At the end of the late 19th century, a dramatic power shift took place in East Asia, as Japan replaced China as the dominant country in the region. While this shift was the result of a series of developments that took place over decades, a key turning point was the Sino-Japanese War of 1894-5, when Japan defeated China in a short, sharp conflict that reflected the changing balance of power in the area. By its end Japanese forces had driven the Chinese from Korea and established themselves as a force to be reckoned with, one that was treated almost as an equal by the Western imperial powers.

 

That such "a seminal event in world history" has not received its due from Western historians is not surprising given the language barriers confronting scholars seeking to write about the war. For this reason alone Sarah Paine's effort to provide English-language readers with a long-needed history of the war is a commendable one. Yet this very demand contributes to a sense of disappointment with this book. To write it, Paine relies heavily upon the often unreliable coverage of the war in contemporary newspapers, supplemented with published documentary collections and the related secondary literature on the subject. Nowhere in its pages is there any evidence of archival research on her part that would provide a basis for judging the veracity of sometimes contradictory reports she uses, leaving unaddressed the numerous questions raised in her book about the exact course of events and the motivations behind the decisions made in response to them. Nor does it help when she exaggerates the importance of the war by ascribing to it developments that arguably predated (such as Western perceptions of Chinese decline) or postdated (such as Western regard for Japan as a modern power) it.

 

The result is a work that is a serious disappointment.
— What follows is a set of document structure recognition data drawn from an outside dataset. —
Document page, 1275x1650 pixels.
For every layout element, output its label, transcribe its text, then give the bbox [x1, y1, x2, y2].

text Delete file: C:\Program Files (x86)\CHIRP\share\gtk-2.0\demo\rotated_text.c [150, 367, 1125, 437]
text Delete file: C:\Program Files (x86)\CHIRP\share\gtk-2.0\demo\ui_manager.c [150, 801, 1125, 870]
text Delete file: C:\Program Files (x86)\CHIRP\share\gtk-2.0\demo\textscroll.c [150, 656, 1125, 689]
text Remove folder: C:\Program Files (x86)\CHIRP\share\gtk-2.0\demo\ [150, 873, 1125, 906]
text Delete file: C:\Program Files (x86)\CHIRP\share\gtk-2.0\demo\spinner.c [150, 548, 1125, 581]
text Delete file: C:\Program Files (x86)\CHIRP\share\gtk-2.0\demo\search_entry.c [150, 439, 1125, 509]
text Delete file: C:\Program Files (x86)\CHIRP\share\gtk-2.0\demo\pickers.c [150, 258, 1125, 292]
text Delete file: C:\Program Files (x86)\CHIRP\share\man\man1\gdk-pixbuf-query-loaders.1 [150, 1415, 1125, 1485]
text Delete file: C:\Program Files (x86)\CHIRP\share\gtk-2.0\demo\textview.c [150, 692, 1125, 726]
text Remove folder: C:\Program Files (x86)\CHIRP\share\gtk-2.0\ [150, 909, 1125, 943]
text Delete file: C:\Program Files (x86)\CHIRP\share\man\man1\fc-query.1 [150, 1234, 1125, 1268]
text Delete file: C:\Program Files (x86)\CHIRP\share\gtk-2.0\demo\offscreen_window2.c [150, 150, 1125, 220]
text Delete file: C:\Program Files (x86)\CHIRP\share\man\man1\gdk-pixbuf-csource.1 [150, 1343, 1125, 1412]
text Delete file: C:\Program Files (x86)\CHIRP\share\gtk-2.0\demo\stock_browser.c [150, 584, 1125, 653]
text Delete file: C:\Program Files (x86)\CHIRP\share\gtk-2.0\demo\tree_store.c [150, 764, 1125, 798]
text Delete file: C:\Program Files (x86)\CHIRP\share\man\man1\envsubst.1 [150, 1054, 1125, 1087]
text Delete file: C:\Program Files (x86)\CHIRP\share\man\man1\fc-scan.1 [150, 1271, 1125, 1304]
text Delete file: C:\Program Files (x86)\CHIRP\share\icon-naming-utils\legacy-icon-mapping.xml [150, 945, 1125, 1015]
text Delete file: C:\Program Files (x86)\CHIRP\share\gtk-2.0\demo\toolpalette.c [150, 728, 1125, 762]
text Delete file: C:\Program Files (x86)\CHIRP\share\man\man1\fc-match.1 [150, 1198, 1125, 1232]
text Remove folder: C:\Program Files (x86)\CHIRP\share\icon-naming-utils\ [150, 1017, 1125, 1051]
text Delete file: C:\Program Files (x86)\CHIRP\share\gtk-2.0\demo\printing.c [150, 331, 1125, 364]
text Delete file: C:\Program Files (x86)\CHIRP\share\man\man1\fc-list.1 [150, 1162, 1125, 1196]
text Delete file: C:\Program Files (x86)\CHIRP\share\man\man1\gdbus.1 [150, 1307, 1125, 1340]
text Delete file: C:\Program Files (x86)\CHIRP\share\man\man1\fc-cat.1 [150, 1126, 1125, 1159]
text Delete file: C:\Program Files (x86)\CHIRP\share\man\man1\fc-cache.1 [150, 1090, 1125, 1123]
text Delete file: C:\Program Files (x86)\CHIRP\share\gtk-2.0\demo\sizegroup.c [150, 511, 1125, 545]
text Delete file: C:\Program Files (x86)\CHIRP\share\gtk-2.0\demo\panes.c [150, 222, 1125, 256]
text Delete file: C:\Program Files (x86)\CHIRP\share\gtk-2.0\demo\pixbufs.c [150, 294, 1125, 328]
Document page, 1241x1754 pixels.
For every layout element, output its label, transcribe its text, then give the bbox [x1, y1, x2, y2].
Had Paine undertaken the archival labors necessary to sort through the often confusing reportage of events it would have been a major contribution to our understanding of the war and its place in modern history. As it is, however, she has written a book that is useful as an introduction to the conflict but ultimately serves to demonstrate how much more work needs to be done to properly understand its place in the transformation of the fortunes of China and Japan in the late 19th century.